URBAN PLACES
Australia is a highly urbanised country with two-thirds of the population living in the capitals of its states and territories. These cities have a wide range of environmental, economic, infrastructure, social and cultural issues, and not surprisingly are the subject of extensive geographical study. Areas of particular interest include:
- The relative position of Australia’s cities within global and national city networks.
- The internal structure of Australian cities with particular reference to the changes in population density patterns, including a renewed trend towards medium and high-density inner-city living (urban consolidation).
- Strategies to improve transport solutions within Australia’s cities.
- The funding of critical urban infrastructure.
- The ways people move through different types of housing during their life, and the effects of life events on their ability to maintain their position in the housing market.
- Attitudes towards ethnic diversity.
- The struggles of urban Aboriginal and Torres Strait Islander people to have their history of ownership and the subsequent dispossession of places that are now urban acknowledged, and their right to maintain a connection with and presence in urban places of significance recognised.
- Urban heat islands and their impacts.
- Water in urban areas, including ways to retain and treat stormwater, the rehabilitation of degraded urban waterways and the diversification of urban water sources by recycling stormwater and wastewater.
- Urban sustainability with particular reference to the relationship between the low residential densities of Australian cities as a barrier to improving sustainability, given that it results in high levels of private car use and water consumption.

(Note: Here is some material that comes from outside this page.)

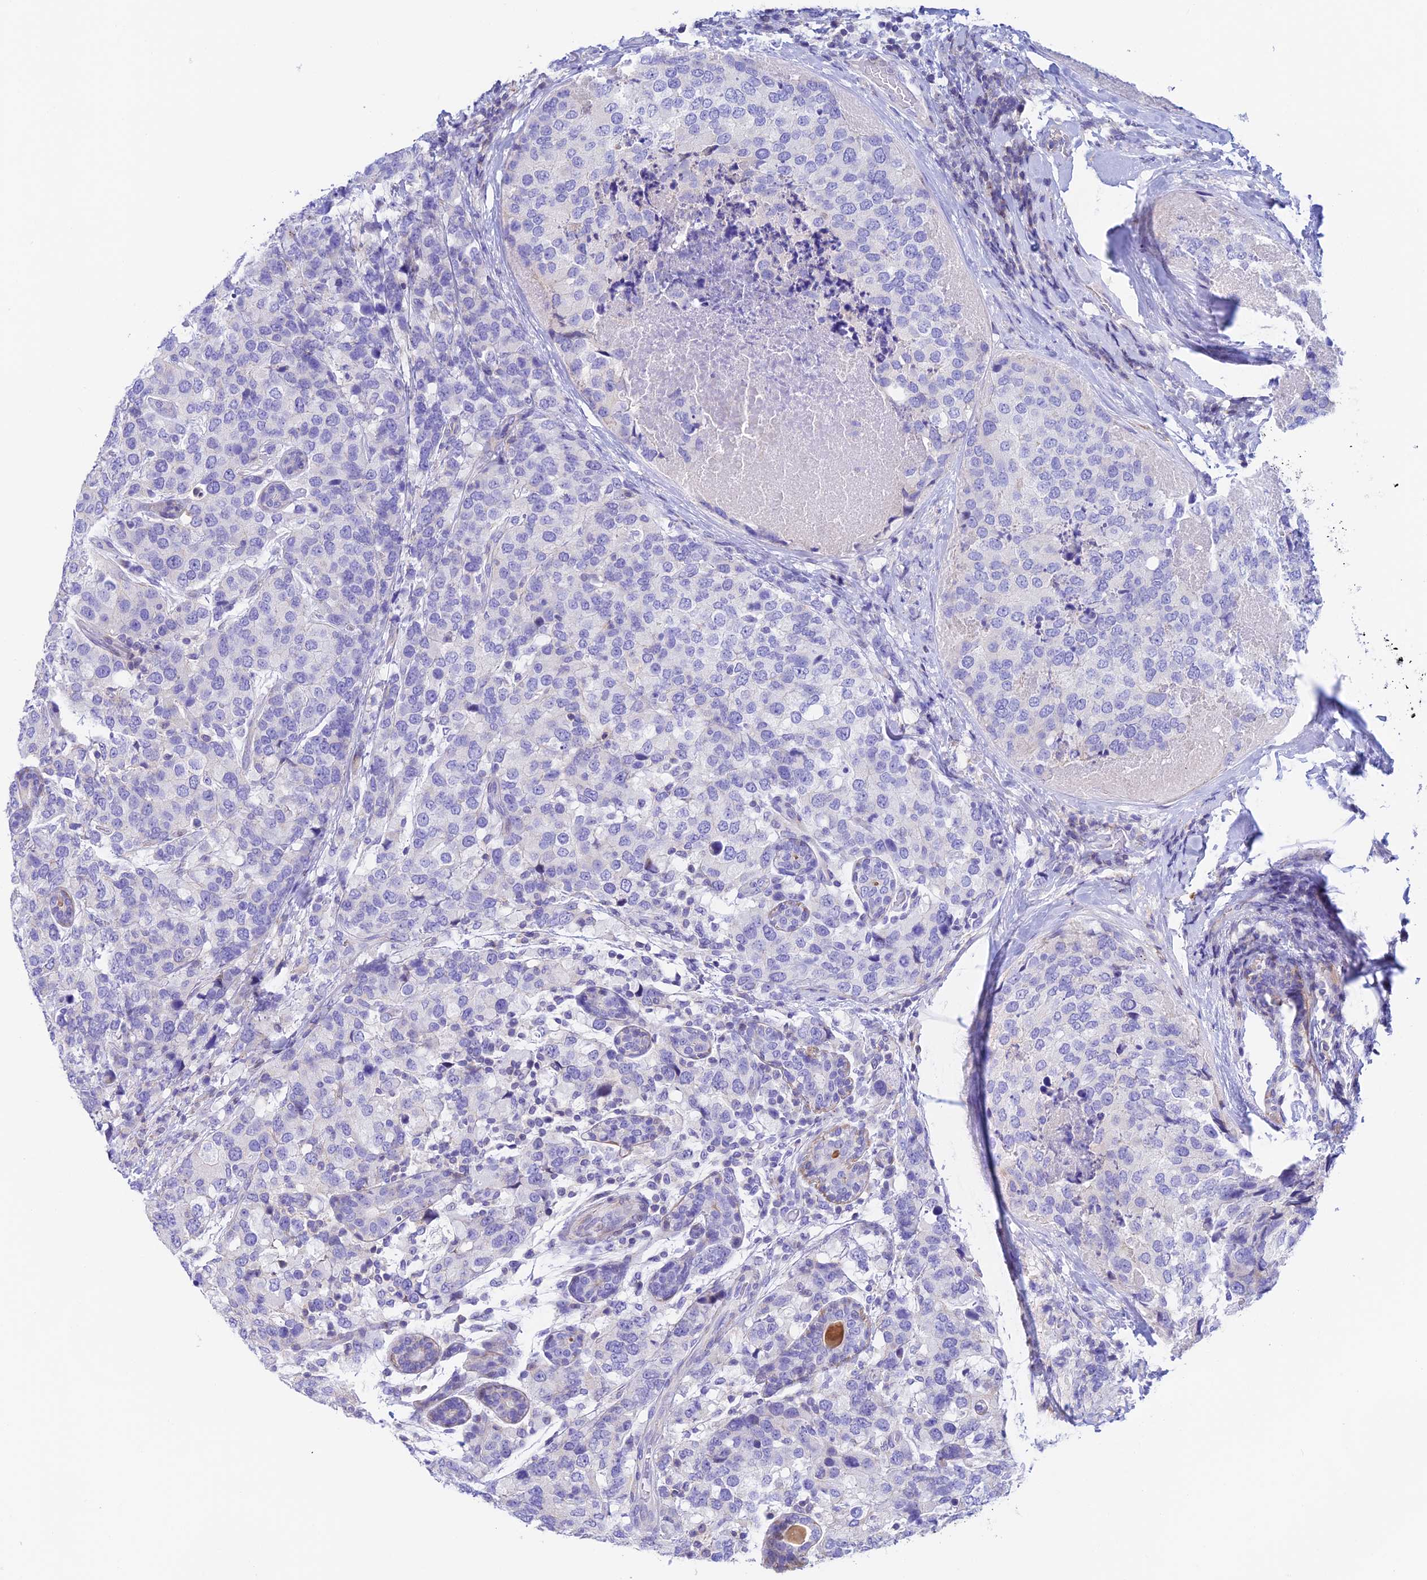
{"staining": {"intensity": "negative", "quantity": "none", "location": "none"}, "tissue": "breast cancer", "cell_type": "Tumor cells", "image_type": "cancer", "snomed": [{"axis": "morphology", "description": "Lobular carcinoma"}, {"axis": "topography", "description": "Breast"}], "caption": "There is no significant positivity in tumor cells of breast lobular carcinoma.", "gene": "PRIM1", "patient": {"sex": "female", "age": 59}}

- The need for more flexible and adaptive urban planning systems to accommodate the disruption caused by technological change.
- The impacts of urban renewal projects on low-income residents and small businesses.
Urban places are of particular interest to geographers and urban planning is a major source of employment for geography graduates (Source: Shutterstock)
Relevant careers: urban planning; landscape architecture; community development; conservation, heritage and land management; consulting and project management; education; environmental and social impact assessment; environmental monitoring and management; populational analysis; public policy; public safety; real estate and land development; remote sensing; research, social services and welfare and sustainability.